BEGIN Extract provided

Re: Hash tables in dynamic shared memory

From: Magnus Hagander <magnus(at)hagander(dot)net>
To: Thomas Munro <thomas(dot)munro(at)enterprisedb(dot)com>
Cc: PostgreSQL-development <pgsql-hackers(at)postgresql(dot)org>, Andres Freund <andres(at)anarazel(dot)de>
Subject: Re: Hash tables in dynamic shared memory
Date: 2016-10-05 06:02:42
Message-ID: CABUevEz=fR9__vE0GMVsrEftmMCqHrne62KQh23vLx-k2_5hAQ@mail.gmail.com
Views: Raw Message | Whole Thread | Download mbox | Resend email
Thread:
Lists: pgsql-hackers

On Oct 5, 2016 1:23 AM, "Thomas Munro" <thomas(dot)munro(at)enterprisedb(dot)com>
wrote:
>
> On Wed, Oct 5, 2016 at 12:11 PM, Thomas Munro
> <thomas(dot)munro(at)enterprisedb(dot)com> wrote:
> > On Wed, Oct 5, 2016 at 11:22 AM, Andres Freund <andres(at)anarazel(dot)de>
wrote:
> >>> Potential use cases for DHT include caches, in-memory database objects
> >>> and working state for parallel execution.
> >>
> >> Is there a more concrete example, i.e. a user we'd convert to this at
> >> the same time as introducing this hashtable?
> >
> > A colleague of mine will shortly post a concrete patch to teach an
> > existing executor node how to be parallel aware, using DHT. I'll let
> > him explain.

END Extract provided

• To-do list:
**A)** In the mailing list message, what does Thomas Munro say a colleague of his will shortly post?
**B)** List every potential use case for DHT that the mailing list message names.

BEGIN Data listing

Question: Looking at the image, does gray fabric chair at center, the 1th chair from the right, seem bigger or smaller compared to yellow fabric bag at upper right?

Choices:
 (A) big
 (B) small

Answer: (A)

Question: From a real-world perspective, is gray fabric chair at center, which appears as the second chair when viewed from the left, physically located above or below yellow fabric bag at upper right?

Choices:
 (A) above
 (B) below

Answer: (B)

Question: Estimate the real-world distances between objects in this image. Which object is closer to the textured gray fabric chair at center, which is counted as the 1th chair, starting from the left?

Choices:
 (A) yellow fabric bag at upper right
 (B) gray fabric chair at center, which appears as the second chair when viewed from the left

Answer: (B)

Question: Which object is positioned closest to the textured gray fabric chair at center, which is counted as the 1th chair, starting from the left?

END Data listing

• Responses for each task:
**A)** A concrete patch to teach an existing executor node how to be parallel aware, using DHT.

**B)** Caches, in-memory database objects, and working state for parallel execution.